Peki 100 günlük bu süreçte bu iddiaların altını dolduracak ne yapıldı, bir bakalım.

Öncelikle Kur Korumalı Mevduattan çıkış çabalarını olumlu bulduğumu ifade etmeliyim. Her ne kadar bu meselede şeffaflık sorunu devam etse, “Kime ne verildi, ne kadar verildi” sorularının cevabını alamadıysak da, bu faiz ve rant sisteminden bir şekilde çıkma çabası olumlu.

Lakin “Şeffaflık adına ne yapıldı?” diye sorulduğunda, cevabının koca bir “hiç” olduğu ortada. Oysa yeni dönemin ilk cümlelerindeki sözlerden biri buydu. Tıpkı Damat Bakan ve Sn.Nebati dönemlerinde olduğu gibi dövizi baskılamak için,  arka kapıdan en az 4 milyar dolarlık bir döviz satışı gerçekleşti.
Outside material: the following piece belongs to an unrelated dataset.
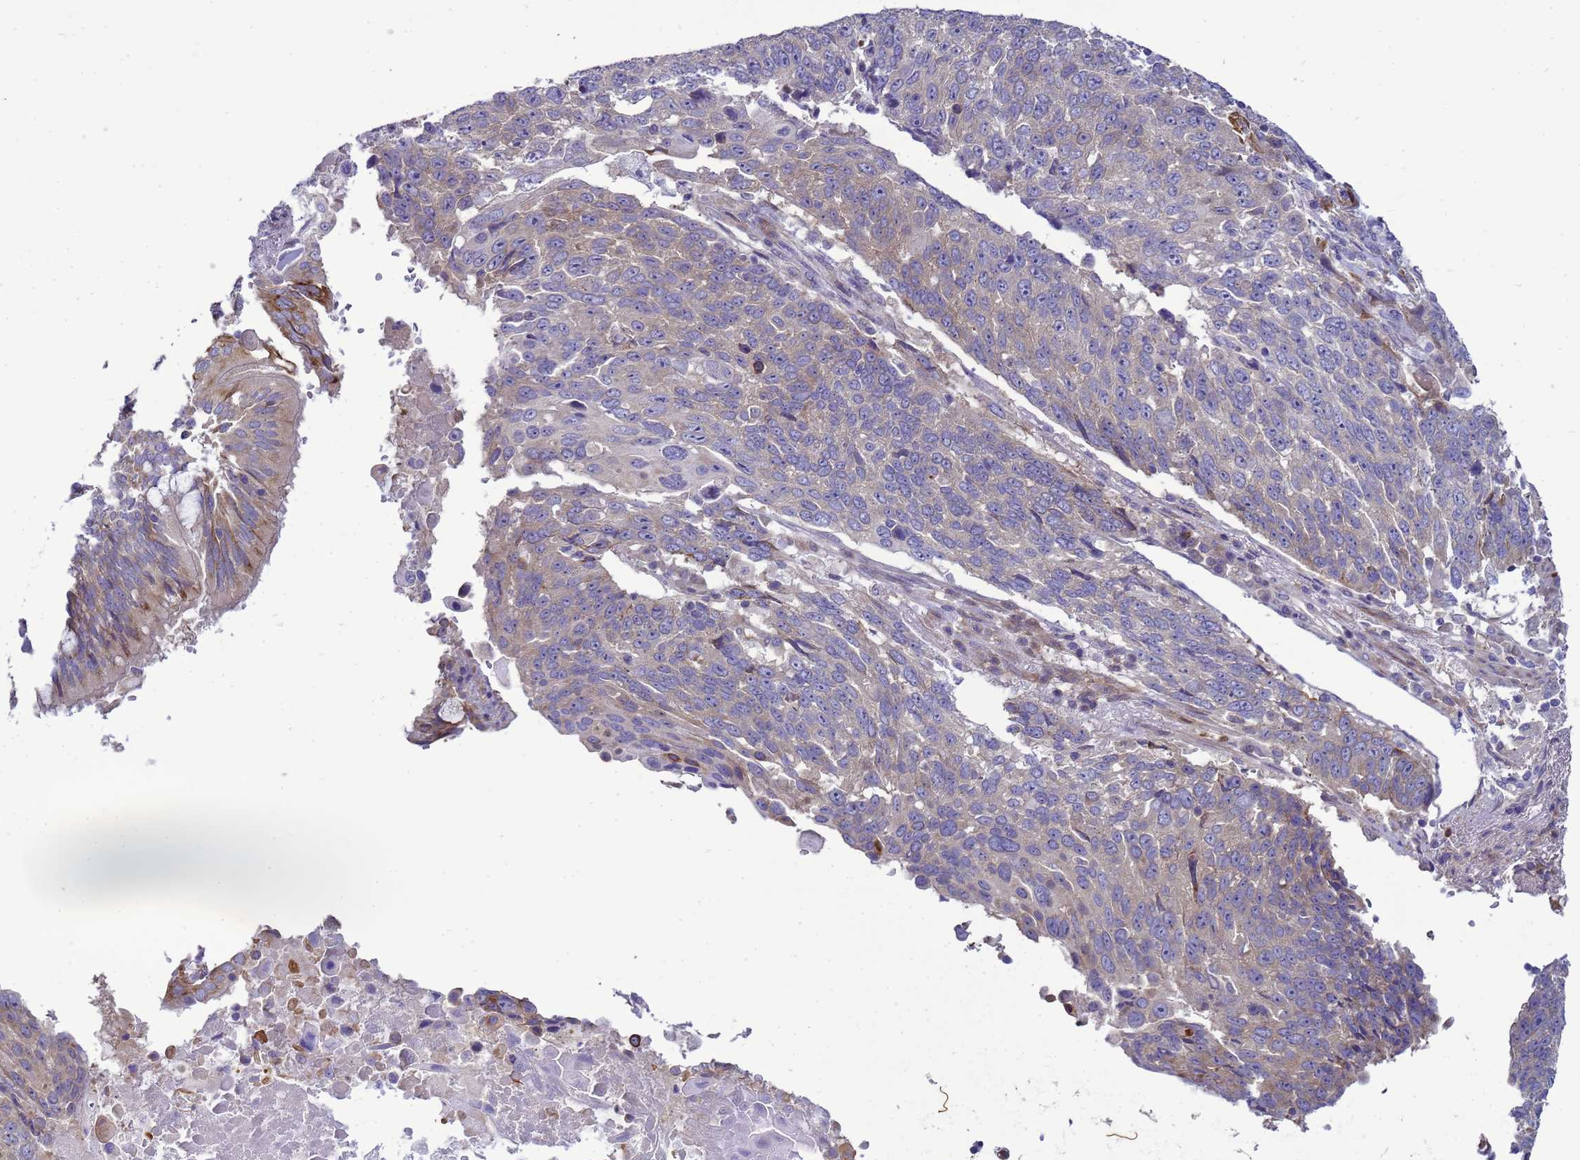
{"staining": {"intensity": "negative", "quantity": "none", "location": "none"}, "tissue": "lung cancer", "cell_type": "Tumor cells", "image_type": "cancer", "snomed": [{"axis": "morphology", "description": "Squamous cell carcinoma, NOS"}, {"axis": "topography", "description": "Lung"}], "caption": "The histopathology image exhibits no significant positivity in tumor cells of lung cancer (squamous cell carcinoma).", "gene": "MON1B", "patient": {"sex": "male", "age": 66}}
Her gece bir vergi çıkarmanın dışında, öngörülebilirlik adına yaptıklarının ne olduğunu ise bir türlü anlayamadık.

Uluslararası normlara uygunluk meselesinde ise, “gri liste” utancından ülkeyi çıkarma gayretinin dışında atılan bir adıma şahit olamadık.

Hala düzgün çalışan bir döviz piyasamız ve tahsilat politikamız maalesef yok! Halkın sırtına bindirilen dolaylı vergilerle bütçe açığı kapatmak; herkesi asgari ücretli haline getirmek ve hepsiyle birlikte, emeğin değersizleşmesini üreten bu sistemden çıkışla alakalı hiçbir umut ışığı üretemediler.

İlk geldiklerindeki heyecan dalgası, yerini bu kadroların İMF Kayyımı olup olmadıkları sorularına bıraktı. Daha şimdiden, açıklanacak OVP’nin ekonomi çevrelerinde hiçbir beklenti oluşturmadığını görmek ne demek istediğimize daha bir açıklık kazandırır.

Aziz milletim;

Sn. Cumhurbaşkanı ve arkadaşları 2 yıl önce “Nas” diyerek, “Çin modeli” diyerek yeni bir ekonomik modele geçildiğini ilan ettiler.

O model 4 ayda çökünce, ömrünü uzatmak için Kur Korumalı Mevduat diye bir şey icat ettiler.

Hani şu aslı 70’li yıllara dayanan ve Özal’ın ve rahmetli Adnan Kahveci’nin gelecek nesillere, zinhar bu ülkeye tekrarını yaşatmamalarını vasiyet ettikleri sistem.

Her fırsatta “nas var” diyerek sizlerin dini hassasiyetlerine seslenen bu iktidar, 700 Milyar TL' den fazla kamu kaynağını toplumun en zenginlerine aktardılar.

O günden bu yana dolar 4 katına çıktı. Konut ve kira fiyatları ise tam 6 katına çıktı.
Son alınan kararla da MB faizi 2 yıl öncesinin 6 puan, kredi faizleri ise 15 puan üstüne çıktı. Milletimizi dünyanın en yüksek 5.enflasyonuna mahkum edilirken; Enflasyon 3 katına çıktı ve gelir dağılımı daha da bozuldu. Milyonlarca vatandaşımız ciddi bir barınma kriziyle başbaşa kaldı. Ev sahipleriyle kiracılar birbirine girdi. Milletimiz ciddi bir suç ve yozlaşma iklimine maruz kaldı.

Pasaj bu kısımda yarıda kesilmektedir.